İttihat ve Terakki Döneminde Ordu-Siyaset İlişkileri Hakkında Kısa Bir Değerlendirme
İttihat ve Terakki, ordu ile siyaseti ayırmak için ciddi adımlar atmış; hem kanunlarla hem de Enver Paşa’nın emirleriyle disiplin sağlamaya çalışmıştır.

İttihat ve Terakki denildiğinde akla gelenlerden biri de cemiyetin ordu ile ilişkisidir. Bu yazıda amacımız, İttihat ve Terakki’nin ordu ile siyaseti ayırma konusunda aldığı önlemleri okuyucuya sunmaktır. Faydalı olması dileğiyle…
İttihat ve Terakki denilince ordu, hiç kuşkusuz zihinde canlanan ilk kavramlardan biridir ve bu kısmen doğrudur. Zira Meşrutiyet’in ilanıyla birlikte yaşanan gelişmeler bu durumu açıkça göstermektedir. Ancak bu sorunu çözmek için İttihat ve Terakki hiç vakit kaybetmeden harekete geçmiştir. Nitekim 27 Eylül 1328 (1912) tarihinde geçici bir kanun çıkarılmış, bu kanun ile ordunun siyasetle uğraşmasının önüne geçilmek istenmiştir. Kanunda özetle şöyle deniliyordu:
“Alenen siyasi fırka ve cemiyet kuran veya kuruluşuna yardım eden, gösterilere katılan, siyasi kulüplere devam eden ve o yolda nutuk irad eden erkân, ümerâ, subay ile askerî personel ordudan çıkarılır.”
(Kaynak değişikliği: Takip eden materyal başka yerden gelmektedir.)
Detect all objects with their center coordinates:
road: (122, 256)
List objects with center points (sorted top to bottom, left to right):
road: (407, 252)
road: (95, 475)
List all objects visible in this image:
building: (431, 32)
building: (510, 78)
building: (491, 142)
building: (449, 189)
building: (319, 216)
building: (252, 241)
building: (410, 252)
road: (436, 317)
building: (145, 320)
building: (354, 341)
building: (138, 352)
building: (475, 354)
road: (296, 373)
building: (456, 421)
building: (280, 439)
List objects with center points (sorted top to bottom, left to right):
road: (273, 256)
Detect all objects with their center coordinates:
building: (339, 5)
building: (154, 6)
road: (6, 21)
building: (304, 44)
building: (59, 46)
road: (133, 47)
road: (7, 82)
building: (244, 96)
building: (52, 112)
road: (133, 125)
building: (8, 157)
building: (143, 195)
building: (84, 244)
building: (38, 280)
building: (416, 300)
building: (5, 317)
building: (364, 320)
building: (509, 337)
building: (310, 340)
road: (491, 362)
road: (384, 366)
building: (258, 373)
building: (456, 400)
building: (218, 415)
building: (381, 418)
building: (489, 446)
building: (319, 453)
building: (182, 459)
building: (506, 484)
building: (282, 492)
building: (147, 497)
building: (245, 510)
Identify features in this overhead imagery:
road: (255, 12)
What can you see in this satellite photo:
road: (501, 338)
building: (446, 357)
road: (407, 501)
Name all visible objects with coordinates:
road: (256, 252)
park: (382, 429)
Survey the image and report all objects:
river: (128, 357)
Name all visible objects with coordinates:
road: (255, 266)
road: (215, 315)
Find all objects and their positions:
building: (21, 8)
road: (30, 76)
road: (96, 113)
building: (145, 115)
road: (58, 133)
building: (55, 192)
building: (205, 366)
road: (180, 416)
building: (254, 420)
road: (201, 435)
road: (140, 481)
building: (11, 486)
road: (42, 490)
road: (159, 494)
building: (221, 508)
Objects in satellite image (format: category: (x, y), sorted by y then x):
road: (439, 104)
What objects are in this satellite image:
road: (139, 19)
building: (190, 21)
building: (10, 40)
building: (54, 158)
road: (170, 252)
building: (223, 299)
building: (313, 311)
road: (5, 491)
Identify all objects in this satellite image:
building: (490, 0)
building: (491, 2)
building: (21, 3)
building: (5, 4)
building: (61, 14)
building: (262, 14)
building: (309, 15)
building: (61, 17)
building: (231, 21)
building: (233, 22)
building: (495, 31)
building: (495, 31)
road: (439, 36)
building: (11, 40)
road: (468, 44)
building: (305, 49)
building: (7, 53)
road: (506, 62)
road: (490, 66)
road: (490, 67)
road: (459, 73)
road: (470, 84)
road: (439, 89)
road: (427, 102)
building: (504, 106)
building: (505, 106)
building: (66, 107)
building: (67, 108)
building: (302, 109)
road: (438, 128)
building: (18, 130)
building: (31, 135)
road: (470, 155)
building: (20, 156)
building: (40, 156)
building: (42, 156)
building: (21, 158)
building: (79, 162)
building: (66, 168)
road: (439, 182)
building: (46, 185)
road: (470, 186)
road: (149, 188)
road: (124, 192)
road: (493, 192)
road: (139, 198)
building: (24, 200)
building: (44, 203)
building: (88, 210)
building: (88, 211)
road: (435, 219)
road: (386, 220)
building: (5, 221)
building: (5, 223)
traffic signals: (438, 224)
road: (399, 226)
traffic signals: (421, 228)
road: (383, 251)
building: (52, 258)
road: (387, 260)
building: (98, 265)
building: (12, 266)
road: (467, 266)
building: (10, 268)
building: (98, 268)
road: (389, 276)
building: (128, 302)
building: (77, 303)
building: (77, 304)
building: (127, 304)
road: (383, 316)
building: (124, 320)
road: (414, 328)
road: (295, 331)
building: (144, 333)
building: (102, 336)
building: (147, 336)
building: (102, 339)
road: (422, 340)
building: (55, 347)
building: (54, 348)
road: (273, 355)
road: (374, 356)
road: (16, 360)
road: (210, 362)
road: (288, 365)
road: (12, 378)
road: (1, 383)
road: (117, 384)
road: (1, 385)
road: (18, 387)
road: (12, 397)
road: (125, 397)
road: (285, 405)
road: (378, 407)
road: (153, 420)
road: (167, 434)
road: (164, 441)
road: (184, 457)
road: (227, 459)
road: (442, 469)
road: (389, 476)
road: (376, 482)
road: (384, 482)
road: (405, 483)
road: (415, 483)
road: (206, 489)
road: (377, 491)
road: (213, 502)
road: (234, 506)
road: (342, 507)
İttihat ve Terakki’nin aldığı önlemler bunlarla sınırlı kalmamıştır. Özellikle 1914’te Enver Paşa’nın Harbiye Nazırı olmasıyla birlikte ordunun siyasetten ayrılmasına yönelik birçok adım atılmıştır. Bunlardan biri de klikleşmenin önüne geçmek amacıyla cemiyete muhalif olan subayların ordudan uzaklaştırılmasıdır. Ancak şunu peşinen belirtmek gerekir ki ordudan ayrılan (veya atılan) subaylar, dışarıda ve parti içinde çeşitli görevlerde istihdam edilmiştir. Bunların dışında Enver Paşa, orduda disiplinin sağlanması için birçok emir yayınlamıştır. Bu emirlerden en dikkat çekici olanı ise subayların gazino ve birahane benzeri yerlere girmesini askerlik mesleğinin kutsiyetine aykırı bularak yasaklamasıdır.
Enver Bey 24 Aralık günü Çatalca'daki subaylara hitaben tüm siyasi görüş ayrılıklarını bir tarafa bırakarak herkesin vatanseverlik konusunda bir araya gelmesini söylediği çoşkulu bir konuşma yaptı.